Au Mali, de l’euphorie avec laquelle on avait accueilli au petit matin du 19 août 2020, les officiers du Conseil national pour le salut du peuple (CNSP), il ne reste plus grand-chose. L’espoir qu’inspiraient le colonel Assimi Goïta et sa bande cède de plus en plus la place à un sentiment de doute et d’incertitude. De la part des soldats qui ont renversé le président Ibrahim Boubacar Keïta, les Maliens et au-delà, de nombreux observateurs, soupçonnent une volonté de confisquer le pouvoir et de s’imposer envers et contre la volonté du peuple. C’est du moins le sentiment avec lequel certains sont revenus des trois jours de concertation que la junte organisait ce week-end, à Bamako, la capitale. S’il est bien concevable qu’on puisse s’accommoder d’une transition de 18 mois, comme le préconise la junte, par contre le fait que les militaires du CNSP s’octroient la possibilité de confier la gestion de cette transition à un des leurs, ne rassure guère. Cette éventualité venant s’ajouter à d’autres actes précédemment posés par la junte et à la méfiance que cette dernière inspire désormais à certains responsables du M5-RFP, il y a lieu de s’inquiéter pour l’avenir proche du Mali.

Il y a trois semaines, quand via sa démission forcée, l’éviction du président Ibrahim Boubacar Keïta, est devenue évidente, les plus optimistes des observateurs s’étaient empressés de noter le talent avec lequel les officiers maliens avaient mené leur coup. Très peu bavards, ils s’étaient emparés du pouvoir sans effusion de sang. Se saisissant des principaux responsables du pays, ils n’avaient cependant soumis aucun d’entre eux aux humiliations et autres violences qui sont traditionnellement réservées aux dignitaires en déchéance. On disait alors que le coup a été préparé et conduit avec la précision de l’horloger. Bref, on ne tarissait pas d’éloges à l’endroit de ceux qui l’ont conduit. Et de cette première impression, découlait tout naturellement un sentiment d’espoir quant à la suite. Beaucoup auront en particulier relevé, selon eux, une différence fondamentale avec le coup d’Etat de 2012. A côté du colonel Assimi Goïta et de ses camarades, la bande au capitaine Amadou Haya Sanogo passait pour des amateurs qui n’avaient ni l’expérience, ni l’étoffe qui auraient du leur permettre de réussir la transition, il y a 8 ans.

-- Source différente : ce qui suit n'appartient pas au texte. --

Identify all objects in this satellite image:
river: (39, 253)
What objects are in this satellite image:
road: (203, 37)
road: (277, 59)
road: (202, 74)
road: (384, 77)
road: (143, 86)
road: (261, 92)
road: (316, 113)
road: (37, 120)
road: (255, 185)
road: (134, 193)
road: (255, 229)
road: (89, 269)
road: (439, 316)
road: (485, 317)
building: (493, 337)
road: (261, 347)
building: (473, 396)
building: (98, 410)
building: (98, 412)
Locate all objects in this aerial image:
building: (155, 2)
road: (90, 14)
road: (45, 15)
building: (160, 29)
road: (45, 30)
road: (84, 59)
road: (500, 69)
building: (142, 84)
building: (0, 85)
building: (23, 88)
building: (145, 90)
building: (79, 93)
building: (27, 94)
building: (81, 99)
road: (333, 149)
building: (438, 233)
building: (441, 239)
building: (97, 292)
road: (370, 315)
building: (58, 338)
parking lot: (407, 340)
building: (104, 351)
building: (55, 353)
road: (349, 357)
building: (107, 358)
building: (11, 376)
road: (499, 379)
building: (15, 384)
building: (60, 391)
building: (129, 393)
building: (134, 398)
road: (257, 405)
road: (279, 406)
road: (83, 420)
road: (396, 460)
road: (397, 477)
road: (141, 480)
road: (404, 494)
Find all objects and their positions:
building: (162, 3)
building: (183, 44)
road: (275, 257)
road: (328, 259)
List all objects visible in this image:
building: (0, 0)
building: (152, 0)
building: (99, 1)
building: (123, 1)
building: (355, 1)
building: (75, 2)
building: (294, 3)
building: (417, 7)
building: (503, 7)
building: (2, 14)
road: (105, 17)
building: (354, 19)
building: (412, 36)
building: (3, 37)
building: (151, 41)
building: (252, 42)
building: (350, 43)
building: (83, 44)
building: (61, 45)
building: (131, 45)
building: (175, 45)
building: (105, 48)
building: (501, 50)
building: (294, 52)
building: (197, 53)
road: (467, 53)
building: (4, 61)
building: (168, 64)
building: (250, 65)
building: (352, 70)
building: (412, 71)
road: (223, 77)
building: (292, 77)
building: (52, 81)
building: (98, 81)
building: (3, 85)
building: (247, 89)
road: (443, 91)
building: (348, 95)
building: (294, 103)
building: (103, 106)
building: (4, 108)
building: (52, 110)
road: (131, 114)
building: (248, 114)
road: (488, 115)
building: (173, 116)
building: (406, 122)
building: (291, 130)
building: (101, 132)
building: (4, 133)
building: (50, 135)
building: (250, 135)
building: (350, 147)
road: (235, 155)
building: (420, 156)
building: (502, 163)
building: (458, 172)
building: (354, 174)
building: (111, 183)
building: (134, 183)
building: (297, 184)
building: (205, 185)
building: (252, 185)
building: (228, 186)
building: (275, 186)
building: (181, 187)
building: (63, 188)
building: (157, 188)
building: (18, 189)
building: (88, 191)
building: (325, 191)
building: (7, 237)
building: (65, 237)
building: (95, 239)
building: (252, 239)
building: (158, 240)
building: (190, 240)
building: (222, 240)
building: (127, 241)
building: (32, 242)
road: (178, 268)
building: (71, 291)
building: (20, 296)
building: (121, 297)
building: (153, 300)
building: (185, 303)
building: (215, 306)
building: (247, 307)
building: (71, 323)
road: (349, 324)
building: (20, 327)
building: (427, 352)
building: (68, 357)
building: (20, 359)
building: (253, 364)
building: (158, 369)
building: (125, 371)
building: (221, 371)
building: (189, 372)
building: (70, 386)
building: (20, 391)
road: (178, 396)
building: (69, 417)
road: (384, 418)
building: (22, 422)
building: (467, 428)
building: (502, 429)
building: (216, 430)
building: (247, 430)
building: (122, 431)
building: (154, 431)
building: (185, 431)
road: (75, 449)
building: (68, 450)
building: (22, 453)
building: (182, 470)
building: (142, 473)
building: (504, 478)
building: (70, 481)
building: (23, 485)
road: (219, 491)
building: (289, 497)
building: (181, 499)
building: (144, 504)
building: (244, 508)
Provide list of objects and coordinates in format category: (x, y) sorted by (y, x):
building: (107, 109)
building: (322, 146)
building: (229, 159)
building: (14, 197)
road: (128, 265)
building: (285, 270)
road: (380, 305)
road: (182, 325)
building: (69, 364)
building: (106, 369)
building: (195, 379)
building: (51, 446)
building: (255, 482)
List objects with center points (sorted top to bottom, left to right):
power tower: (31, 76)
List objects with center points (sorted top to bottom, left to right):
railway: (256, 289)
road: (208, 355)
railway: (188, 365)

Mais avec le recul, les appréciations des uns et des autres pourraient être nuancées. En tout cas, trois semaines après s’être emparé du pouvoir, le CNSP n’inspire plus la même confiance. Les militaires qui le composent renvoient des signaux qui laissent croire qu’en réalité, ils ne sont pas si pressés de restituer le pouvoir. Cela, on avait déjà commencé à le soupçonner quand la junte dont la gestion des affaires est censée être provisoire, s’est mise à nommer à tout-bout-de-champ. Et quand le colonel Assimi Goïta s’est octroyé les pouvoirs d’un chef de l’Etat, les suspicions n’ont été que renforcées. Aussi, pour de nombreux Maliens, les conclusions des concertations nationales qui se sont achevées le week-end dernier à Bamako n’ont pas gommé les doutes et autres appréhensions. Au contraire, quand la junte laisse entrevoir la possibilité que la transition puisse être gérée par un militaire, elle ne fait que consolider la crainte que nourrissent certains. Malheureusement, avec une telle attitude, sous-tendue par un goût un peu trop prononcé pour le pouvoir, les militaires qu’on applaudissait il y a quelques jours à peine, pourraient faire regretter IBK, plus tôt qu’on l’aurait imaginé.